De acordo com a agência de notícias Lusa, a nova instrução regulamenta o funcionamento da Central de Responsabilidades de Crédito e estabelece deveres específicos para instituições e gestores de crédito no âmbito das operações de cessão.
Dever de comunicação
O diploma determina que “é instituído o dever de comunicação à CRC, por parte das instituições e dos gestores de crédito, dos créditos objeto de cessão e dos elementos de informação relativos a esses créditos previstos na legislação e regulamentação aplicáveis”, cita a agência.
Segundo a mesma fonte, esta obrigação abrange não apenas a existência do crédito vendido, mas também os elementos informativos que a lei exige relativamente a essas operações.
O que são cessões de crédito
A cessão de crédito é o termo técnico utilizado para designar a venda de empréstimos por parte dos bancos a outras entidades. Escreve a agência noticiosa que estas operações incidem frequentemente sobre créditos em situação de incumprimento.
Até agora, quando um crédito era vendido, deixava de constar na base de dados da CRC. Com o novo enquadramento, essa informação deixa de desaparecer do radar do supervisor, acrescenta a publicação.

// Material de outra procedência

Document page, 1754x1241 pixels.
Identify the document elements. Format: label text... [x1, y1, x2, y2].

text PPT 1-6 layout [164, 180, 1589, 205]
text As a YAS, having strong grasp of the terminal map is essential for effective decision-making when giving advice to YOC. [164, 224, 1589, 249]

Reforço de poderes do supervisor
O alargamento das competências do Banco de Portugal nesta matéria decorre da transposição de uma diretiva europeia para a ordem jurídica nacional. Conforme a mesma fonte, Portugal concluiu esse processo no ano passado, após um atraso face ao calendário inicial.
Com o regime que entrou em vigor no final de 2025, o supervisor passou a ter poderes de supervisão e sancionatórios mesmo quando o crédito é vendido a entidades fora do seu perímetro habitual de supervisão.
Inspeções e contraordenações
O Banco de Portugal pode agora realizar inspeções neste âmbito, receber e avaliar reclamações apresentadas por clientes e instaurar processos de contraordenação em caso de incumprimento das regras. A mesma fonte indica que o supervisor tem ainda competência para aplicar coimas, reforçando o controlo sobre estas operações no sistema financeiro.
A instrução agora publicada concretiza também o envio regular de dados sobre os créditos vendidos. Explica a agência que o Banco de Portugal passará a receber informação periódica, permitindo uma monitorização contínua das cessões.
Desta forma, as operações deixam de implicar a eliminação do registo do crédito da base de dados da CRC, assegurando uma visão mais completa sobre o percurso dos empréstimos.
Novo regime já em vigor
A instrução n.º 1/2026 entrou em vigor esta quarta-feira, 25 de fevereiro, formalizando o novo quadro de obrigações para instituições financeiras e gestores de crédito. De acordo com a Lusa, o objetivo é reforçar a transparência e a capacidade de acompanhamento das vendas de créditos, integrando essas operações num sistema de supervisão mais abrangente.